L’outil doit s’effacer devant le geste. C’est exactement ce que fait le TourBox : il devient une extension de ma pensée.
FAQ : Tout savoir sur l’optimisation de vos images #
1. Pourquoi faire appel à un photographe pro plutôt que d’utiliser un logiciel automatisé ? Un logiciel ne remplace pas l’œil humain. Des outils comme le TourBox m’aident à aller plus vite sur la technique, mais c’est ma sensibilité qui décide de l’ambiance d’une photo.
2. Le TourBox Neo est-il indispensable pour la photo immobilière ? Il garantit une homogénéité parfaite et une gestion des masques beaucoup plus fine, ce qui est crucial pour les agences Nancy souhaitant des visuels impeccables.
3. Quelle est la différence entre le TourBox et le Stream Deck ? Le TourBox sert à l’édition directe (retouche, curseurs), tandis que le Stream Deck gère la navigation globale et les tâches administratives/textuelles.

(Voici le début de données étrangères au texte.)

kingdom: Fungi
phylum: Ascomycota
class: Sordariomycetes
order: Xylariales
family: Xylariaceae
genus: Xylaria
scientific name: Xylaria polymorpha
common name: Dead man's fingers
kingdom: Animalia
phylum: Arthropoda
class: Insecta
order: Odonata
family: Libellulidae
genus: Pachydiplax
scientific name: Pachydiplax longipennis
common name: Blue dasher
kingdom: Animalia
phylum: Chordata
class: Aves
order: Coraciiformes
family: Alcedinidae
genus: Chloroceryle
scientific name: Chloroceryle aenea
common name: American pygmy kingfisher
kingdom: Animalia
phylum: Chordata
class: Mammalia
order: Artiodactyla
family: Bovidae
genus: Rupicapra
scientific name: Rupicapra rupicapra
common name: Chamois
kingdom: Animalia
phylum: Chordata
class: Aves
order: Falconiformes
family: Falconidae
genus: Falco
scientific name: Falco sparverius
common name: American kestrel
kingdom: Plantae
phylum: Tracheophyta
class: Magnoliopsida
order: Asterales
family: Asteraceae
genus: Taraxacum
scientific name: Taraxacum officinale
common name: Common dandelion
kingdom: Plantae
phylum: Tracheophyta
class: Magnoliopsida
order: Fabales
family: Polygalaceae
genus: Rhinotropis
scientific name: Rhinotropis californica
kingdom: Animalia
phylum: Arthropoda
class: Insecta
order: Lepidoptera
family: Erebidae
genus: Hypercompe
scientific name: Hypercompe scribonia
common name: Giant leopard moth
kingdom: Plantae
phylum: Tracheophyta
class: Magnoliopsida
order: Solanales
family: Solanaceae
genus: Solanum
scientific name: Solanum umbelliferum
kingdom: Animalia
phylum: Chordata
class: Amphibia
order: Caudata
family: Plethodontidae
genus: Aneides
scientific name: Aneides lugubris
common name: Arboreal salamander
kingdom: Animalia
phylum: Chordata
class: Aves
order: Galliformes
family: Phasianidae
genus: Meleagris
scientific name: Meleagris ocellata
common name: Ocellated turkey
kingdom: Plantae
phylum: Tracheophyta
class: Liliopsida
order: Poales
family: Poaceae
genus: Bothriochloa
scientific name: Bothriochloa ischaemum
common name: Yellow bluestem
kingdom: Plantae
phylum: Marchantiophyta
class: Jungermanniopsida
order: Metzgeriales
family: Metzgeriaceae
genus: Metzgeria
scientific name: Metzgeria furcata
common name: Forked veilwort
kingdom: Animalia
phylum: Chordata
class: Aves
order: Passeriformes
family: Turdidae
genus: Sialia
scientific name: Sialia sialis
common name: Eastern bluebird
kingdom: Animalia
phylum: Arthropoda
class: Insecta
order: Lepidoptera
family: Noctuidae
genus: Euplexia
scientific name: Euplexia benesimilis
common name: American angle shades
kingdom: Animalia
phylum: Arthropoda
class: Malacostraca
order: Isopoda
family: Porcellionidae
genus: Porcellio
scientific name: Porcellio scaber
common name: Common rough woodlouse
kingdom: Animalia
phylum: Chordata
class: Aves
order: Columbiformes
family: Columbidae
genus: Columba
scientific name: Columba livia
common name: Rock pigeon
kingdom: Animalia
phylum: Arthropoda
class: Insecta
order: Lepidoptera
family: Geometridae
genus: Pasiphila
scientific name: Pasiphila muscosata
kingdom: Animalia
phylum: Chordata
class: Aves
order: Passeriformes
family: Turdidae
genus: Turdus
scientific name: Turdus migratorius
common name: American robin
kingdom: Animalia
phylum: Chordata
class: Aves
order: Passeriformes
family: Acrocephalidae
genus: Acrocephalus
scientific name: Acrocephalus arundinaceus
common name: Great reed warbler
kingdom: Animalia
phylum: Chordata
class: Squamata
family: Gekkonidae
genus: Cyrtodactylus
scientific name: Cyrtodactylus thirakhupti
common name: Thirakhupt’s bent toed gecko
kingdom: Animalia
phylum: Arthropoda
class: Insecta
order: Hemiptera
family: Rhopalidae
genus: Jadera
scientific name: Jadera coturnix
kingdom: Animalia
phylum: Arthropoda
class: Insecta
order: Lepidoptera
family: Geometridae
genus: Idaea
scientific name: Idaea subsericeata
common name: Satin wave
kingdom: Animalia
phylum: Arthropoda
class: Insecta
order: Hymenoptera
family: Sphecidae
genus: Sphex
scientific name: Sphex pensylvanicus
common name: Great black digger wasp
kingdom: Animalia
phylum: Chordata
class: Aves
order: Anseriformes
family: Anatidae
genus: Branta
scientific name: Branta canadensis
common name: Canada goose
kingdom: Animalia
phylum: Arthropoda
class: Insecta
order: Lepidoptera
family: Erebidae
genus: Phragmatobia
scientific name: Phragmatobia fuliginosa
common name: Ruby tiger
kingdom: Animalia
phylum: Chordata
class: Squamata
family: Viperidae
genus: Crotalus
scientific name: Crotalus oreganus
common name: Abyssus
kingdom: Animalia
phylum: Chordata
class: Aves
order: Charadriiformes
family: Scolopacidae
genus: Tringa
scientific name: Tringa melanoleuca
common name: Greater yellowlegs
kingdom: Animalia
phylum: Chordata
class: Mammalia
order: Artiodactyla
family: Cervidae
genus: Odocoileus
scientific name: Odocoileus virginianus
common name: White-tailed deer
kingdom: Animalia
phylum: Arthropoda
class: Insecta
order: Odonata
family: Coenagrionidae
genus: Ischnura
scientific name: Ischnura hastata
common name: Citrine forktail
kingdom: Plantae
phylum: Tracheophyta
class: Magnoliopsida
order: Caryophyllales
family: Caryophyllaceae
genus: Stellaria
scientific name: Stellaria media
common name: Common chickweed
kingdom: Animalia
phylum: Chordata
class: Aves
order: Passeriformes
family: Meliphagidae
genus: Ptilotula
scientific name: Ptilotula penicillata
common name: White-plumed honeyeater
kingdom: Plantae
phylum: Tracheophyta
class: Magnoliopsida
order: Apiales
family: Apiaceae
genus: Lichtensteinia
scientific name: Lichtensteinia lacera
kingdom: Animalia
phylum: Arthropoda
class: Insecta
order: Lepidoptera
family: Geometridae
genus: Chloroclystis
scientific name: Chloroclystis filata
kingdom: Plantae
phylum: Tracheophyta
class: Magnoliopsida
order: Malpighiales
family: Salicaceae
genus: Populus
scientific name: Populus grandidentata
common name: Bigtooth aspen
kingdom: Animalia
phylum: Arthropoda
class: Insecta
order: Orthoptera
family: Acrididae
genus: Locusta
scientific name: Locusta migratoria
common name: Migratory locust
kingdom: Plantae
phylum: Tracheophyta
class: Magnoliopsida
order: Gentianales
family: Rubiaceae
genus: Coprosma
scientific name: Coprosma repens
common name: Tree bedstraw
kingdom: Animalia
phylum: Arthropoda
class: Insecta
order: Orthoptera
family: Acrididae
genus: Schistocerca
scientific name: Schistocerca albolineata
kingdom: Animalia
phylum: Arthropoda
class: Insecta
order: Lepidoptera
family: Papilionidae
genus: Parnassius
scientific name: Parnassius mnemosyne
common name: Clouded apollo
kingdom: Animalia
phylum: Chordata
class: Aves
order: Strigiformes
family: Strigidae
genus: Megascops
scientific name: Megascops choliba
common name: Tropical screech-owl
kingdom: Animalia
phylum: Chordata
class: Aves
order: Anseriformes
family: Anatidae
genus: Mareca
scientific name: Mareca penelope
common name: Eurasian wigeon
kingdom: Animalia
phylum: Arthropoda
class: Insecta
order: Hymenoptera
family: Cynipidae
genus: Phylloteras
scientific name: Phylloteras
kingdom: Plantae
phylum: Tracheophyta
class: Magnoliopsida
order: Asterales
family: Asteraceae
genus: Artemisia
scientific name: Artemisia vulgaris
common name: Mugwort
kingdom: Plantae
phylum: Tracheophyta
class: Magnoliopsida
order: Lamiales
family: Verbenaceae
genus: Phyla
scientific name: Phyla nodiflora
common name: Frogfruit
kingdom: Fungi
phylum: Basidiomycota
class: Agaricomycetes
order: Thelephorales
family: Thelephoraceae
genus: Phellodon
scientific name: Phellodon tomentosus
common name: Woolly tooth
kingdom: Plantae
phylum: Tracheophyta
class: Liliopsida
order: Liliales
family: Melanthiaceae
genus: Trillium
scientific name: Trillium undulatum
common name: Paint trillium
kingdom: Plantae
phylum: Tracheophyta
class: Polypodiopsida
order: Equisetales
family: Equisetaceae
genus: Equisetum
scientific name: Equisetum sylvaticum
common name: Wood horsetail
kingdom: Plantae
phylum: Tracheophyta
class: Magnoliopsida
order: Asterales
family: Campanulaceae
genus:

4. Travaillez-vous sur de grands écrans pour l’édition ? Oui, j’édite sur un écran 32 pouces. La version logicielle du TourBox me permet de travailler en plein écran pour une immersion totale sans les menus encombrants.
5. Proposez-vous des prestations de photographie pour les particuliers à Nancy ? Absolument. Que ce soit pour de l’immobilier ou des séances de portrait, la qualité de traitement reste ma priorité absolue.
6. Comment obtenir un devis pour un reportage complet incluant l’édition ? Chaque projet est unique. Nous définissons ensemble vos besoins pour un résultat à la hauteur de vos attentes, avec un post-traitement aux petits oignons.